Finding Keywords
Keywords help make the Promising Practices database easier and more convenient to navigate. They assist in narrowing down the searches by showing specific Promising Practices that are deemed necessary for the Bloomington-Normal community.
Once all of our data was moved to Voyant, the keyword selection process began. To demonstrate this process, we will walk you through our work with the McLean County CHIP Report. Here is the cloud based on that document:
Many of the terms that immediately jump out (McLean, health, community, etc.), are not useful for our purposes. We already know the area of interest and population we are looking into. To weed out the words that were not useful to us, we utilized the stop words function. To do so, we first selected this icon in the top right corner of the word cloud and gained access to this options list. Next we hit the “stop words” option and then selected “edit words.”

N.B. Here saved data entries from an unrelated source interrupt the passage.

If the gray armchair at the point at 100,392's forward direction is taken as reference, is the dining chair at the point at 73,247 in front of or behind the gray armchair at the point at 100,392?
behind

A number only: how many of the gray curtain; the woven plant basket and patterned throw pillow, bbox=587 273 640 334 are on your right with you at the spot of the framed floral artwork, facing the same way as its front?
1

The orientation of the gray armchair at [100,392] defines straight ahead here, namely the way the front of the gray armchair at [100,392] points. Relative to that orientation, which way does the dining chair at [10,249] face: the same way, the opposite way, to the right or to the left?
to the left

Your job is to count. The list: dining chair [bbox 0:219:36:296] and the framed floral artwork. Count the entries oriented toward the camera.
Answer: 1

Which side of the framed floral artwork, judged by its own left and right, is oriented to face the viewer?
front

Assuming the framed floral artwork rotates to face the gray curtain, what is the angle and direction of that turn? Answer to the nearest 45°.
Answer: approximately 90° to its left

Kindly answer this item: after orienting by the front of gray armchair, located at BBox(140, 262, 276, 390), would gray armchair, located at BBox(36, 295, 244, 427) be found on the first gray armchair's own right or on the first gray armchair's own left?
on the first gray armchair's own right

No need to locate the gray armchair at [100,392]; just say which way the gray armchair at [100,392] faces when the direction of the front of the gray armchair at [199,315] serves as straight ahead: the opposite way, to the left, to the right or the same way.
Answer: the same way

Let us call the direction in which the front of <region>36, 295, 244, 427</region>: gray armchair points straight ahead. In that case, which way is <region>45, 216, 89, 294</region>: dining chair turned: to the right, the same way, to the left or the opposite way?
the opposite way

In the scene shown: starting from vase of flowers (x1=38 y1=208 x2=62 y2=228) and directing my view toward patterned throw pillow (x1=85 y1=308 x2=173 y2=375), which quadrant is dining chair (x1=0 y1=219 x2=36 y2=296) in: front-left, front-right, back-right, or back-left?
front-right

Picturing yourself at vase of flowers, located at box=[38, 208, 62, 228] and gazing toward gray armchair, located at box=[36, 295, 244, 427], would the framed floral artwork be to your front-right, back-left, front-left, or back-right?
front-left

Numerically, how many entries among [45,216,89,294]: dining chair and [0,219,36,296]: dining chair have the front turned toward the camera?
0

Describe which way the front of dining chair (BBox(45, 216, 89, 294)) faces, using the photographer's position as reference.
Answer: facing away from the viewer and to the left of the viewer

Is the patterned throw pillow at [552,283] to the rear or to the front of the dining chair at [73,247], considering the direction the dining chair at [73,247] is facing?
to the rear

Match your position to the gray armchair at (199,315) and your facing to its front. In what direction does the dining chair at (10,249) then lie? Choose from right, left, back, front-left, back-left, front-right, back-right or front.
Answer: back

Voyant has a preset list of stop words to exclude from the word cloud display, such as years, articles, and pronouns. By adding certain words to the list, you can exclude the words that are not helpful for your keyword list.
Below are some examples of the stop words we selected and why:
- "baseline", "outcome", "increase", "respondents" and similar words were removed because they related directly to the methods behind the surveys on which the McLean County CHIP Report was based.
- "OSF", "Oz", "Joseph", and related words were removed because they related to specific community partners. While these partners are helpful in addressing a health problem once it's been identified, they obscure our ability to identify the problems that need solving.
- "disorders", "social", "triage", "treatment" and similar words were harder to weed out, because they do relate to health. Ultimately, we had to consider whether the words could actually act as helpful keywords regardless of their preexisting relationship to health.
After using this method over an extended period of time, we applied 135 stop words. This allowed us to pull 16 potential keywords out of the 1,177 unique words appearing in the original document of data pulled from the behavioral health section of the CHIP report.
This process was repeated with the document of data from the Bloomington-Normal Always Unstoppable Instagram page which resulted in 9 potential keywords. Finally, we repeated this process one last time with the document of data from the Chestnut Family Health Facebook group which resulted in 9 more potential keywords.
Therefore, our initial draft of a keyword list included 34 words, 5 of which related to specific demographics (i.e. youth, teens). To maximize our time and the specificity of our results, we immediately determined that our list needed to be narrowed.
We began by cutting words based on their relevance to our specific subgoal. For example, words like "access", "barriers", and "counseling", while all important to behavioral health overall, did not have a direct connection to the subgoal we selected. We also removed words that we felt were too broad to deliver specific results. Examples include "stress", "crisis", and "drinking".
After these removals we were down to the following 25 words:
Still too many. Our next step for chipping away at this list was to see how helpful they were in producing results in the Promising Practices database. We typed in each keyword to see how many results it received and removed those that did not produce any. This helped us eliminate 8 additional words, bringing our total down to 17.
We recognized that a lot of our words were similar to each other, so we next compared the search output for each keyword to see if there was any overlap. For example, when we read through the 9 search results for "substance use", all of them appeared within the list of 16 search results for "substance abuse". As a result, we were able to cut "substance use" from our list. Other words that were eliminated during this process included "stigma", "marijuana", and "opioid(s)".